Patients having low-lying tumours with poor differentiation and needing abdomino-perineal resection have a biologically aggressive disease [21]. Cox regression analyses in this study points towards inferior outcomes for patients with poorly differentiated tumours and node-positive tumours. The impact of a positive pCRM was reduced when controlled for pathological factors constituting the disease biology. This seems to follow a similar trend as that of a decreasing requirement of a longitudinal distal resection margin in rectal resections [22]. Kazi et al. have shown that long-term oncological outcomes after rectal resections are equivalent even with sub centimetric distal resection margin, unless accompanied by an inferior tumour response to preoperative chemoradiation (again reflective of a poor disease biology) [23].
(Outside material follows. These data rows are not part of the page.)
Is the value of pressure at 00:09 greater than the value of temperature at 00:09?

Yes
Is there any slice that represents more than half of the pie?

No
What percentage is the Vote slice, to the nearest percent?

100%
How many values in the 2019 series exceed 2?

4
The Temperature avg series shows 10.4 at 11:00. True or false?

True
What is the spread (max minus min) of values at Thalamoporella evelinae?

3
These patients require special attention at the time of treatment planning to improve the survival outcomes. Poor disease biology should take precedence over margin involvement alone during the course of treatment planning, even the need for wide distal margin during rectal resections has now been superseded

Strengths of the study include it being the largest single-centre experience of patients with a positive pCRM involvement, thus ensuring uniform surgical expertise across the database. The cohort includes patients managed in the modern era of preoperative radiation therapy and good-quality MRI-directed rectal surgery, as reflected by overall comparable rates of institutional positive pCRM rate (~5.8%). Patient follow-up used was quite exhaustive with meticulous data retrieval from the electronic database or after telephonic patient follow-up.
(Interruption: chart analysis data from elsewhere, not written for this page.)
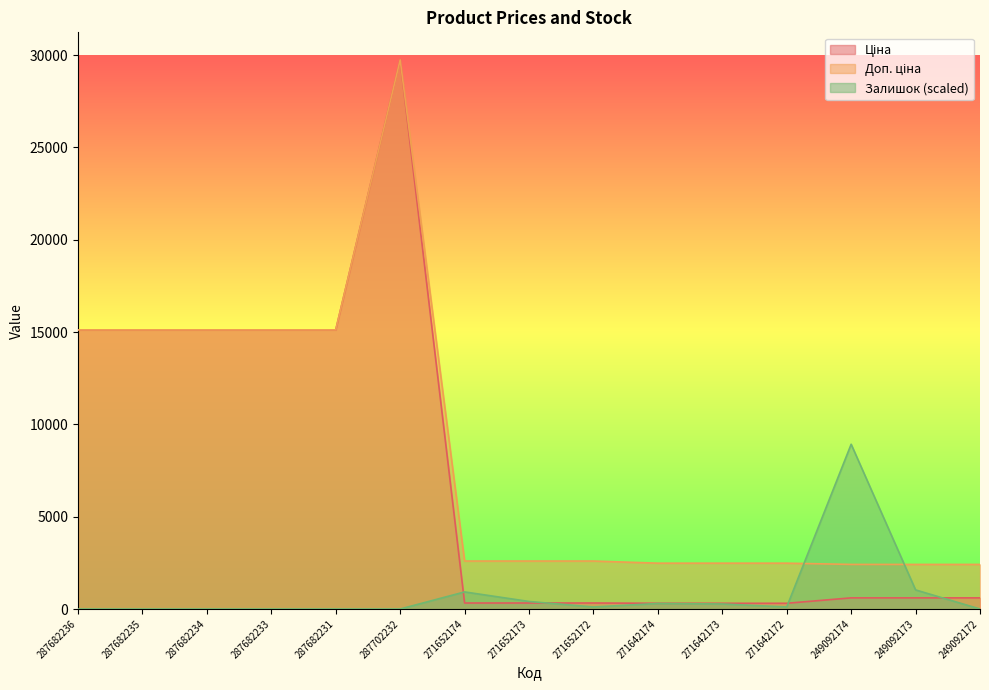

Where does the Доп. ціна series first go above 2598?

287682236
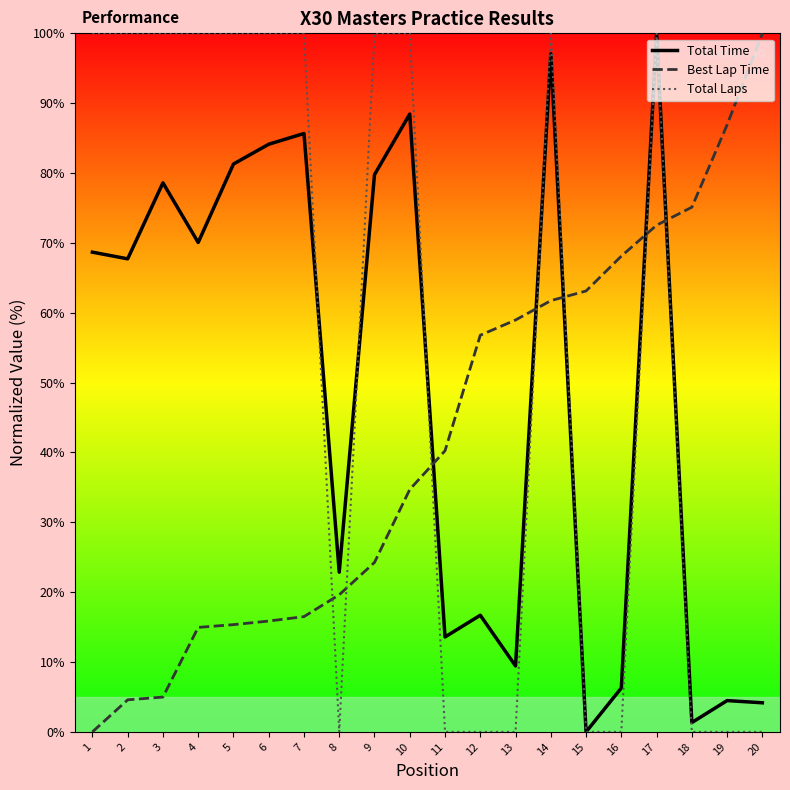

What is the highest value of the Total Laps series?

100.0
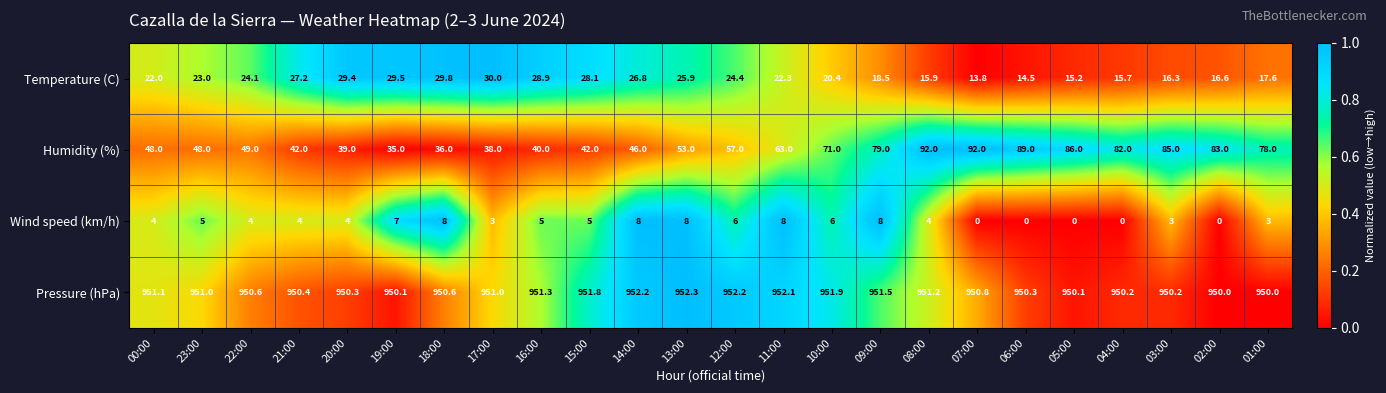

What is the maximum value shown in the chart?

952.3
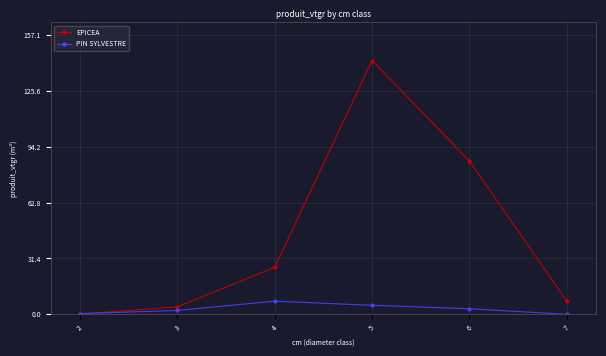

Is this an area chart (filled region under the line)?

No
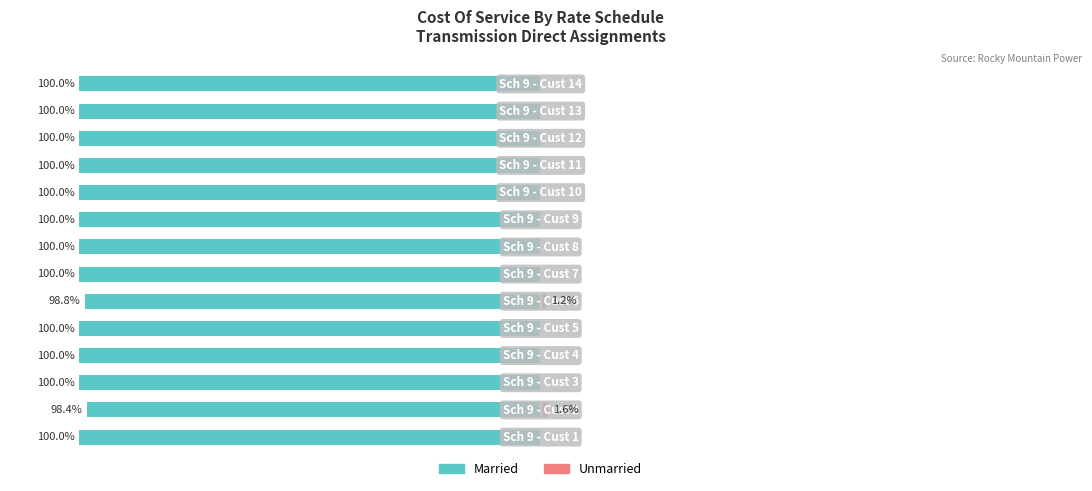

The Unmarried series shows 0.0 at 8. True or false?

True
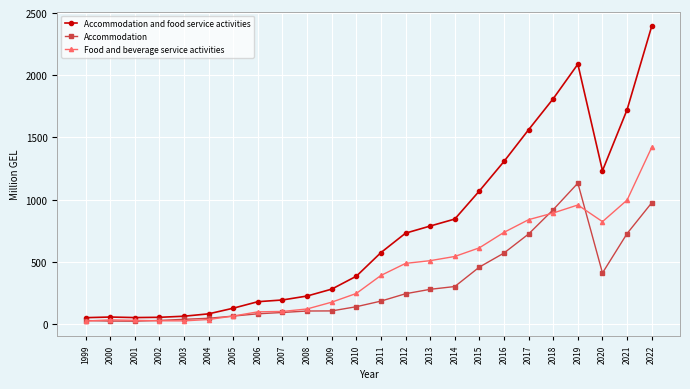

What is the highest value of the Accommodation series?

1132.4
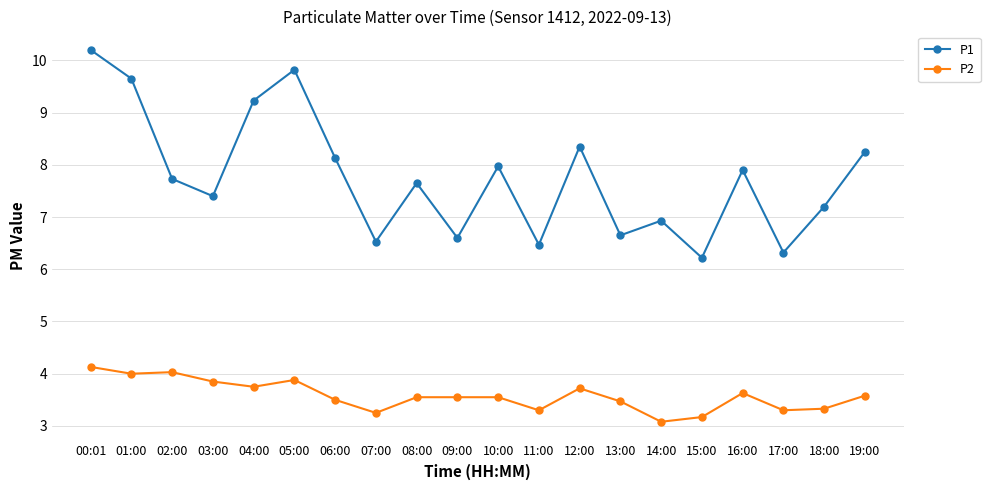

What is the difference between the maximum and second lowest values in the P1 series?

3.9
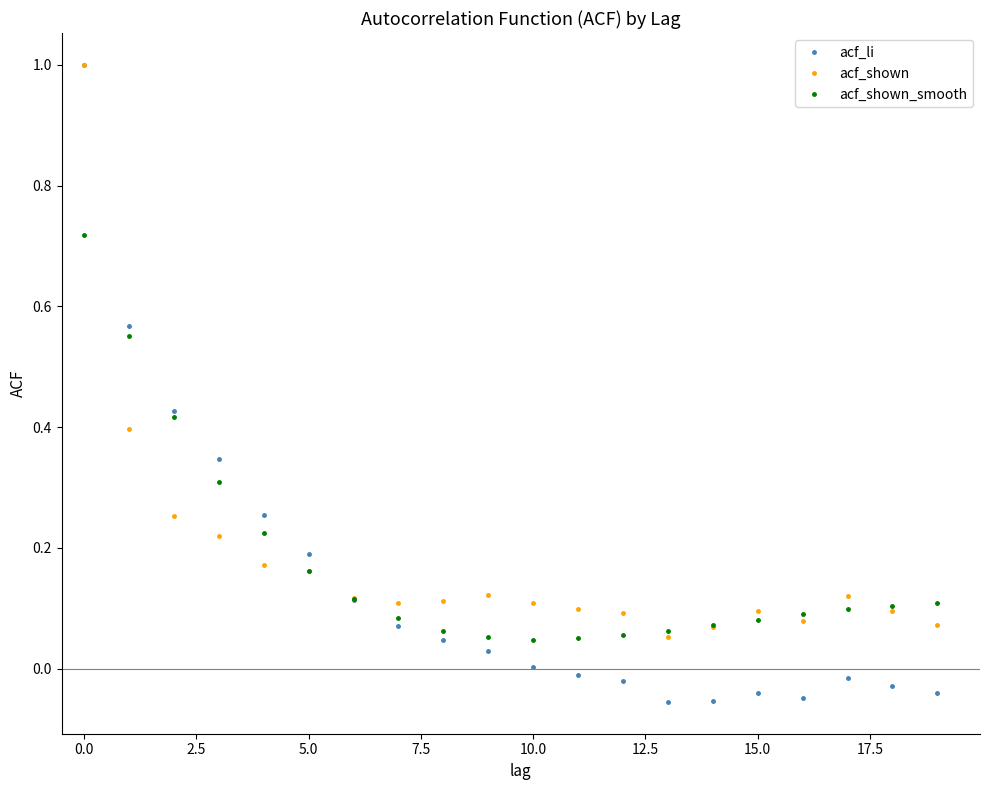

Which series has the largest range (max minus min)?

acf_li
Limitations of the study include the retrospective nature of the analysis. Comparison with entire cohort of patients of rectal cancer surgery would shed more light on the factors predictive of margin involvement and on the compliance to post-operative treatment modalities. Positive pCRM resulting after an inadequate surgery could not be objectively differentiated from a positive pCRM after a good-quality surgery. There is need for further research into locoregional treatment approaches after a positive pCRM in node-negative disease with relatively good disease biology, where chances of distant failure are minimum.

Conclusion

Patients with a positive pCRM have high relapse rates (as high as 61.6%), failing both locally and distally. Systemic relapses are more often asymptomatic as compared to peritoneal or locoregional relapse and detected on follow-up surveillance. Identification of such recurrences while still salvageable via an intensive imaging surveillance protocol is desirable. Early identification of patients at a higher risk of a positive pCRM right at the time of treatment initiation using appropriate radiological staging may provide a window for treatment intensification via systemic therapy or an extended surgery.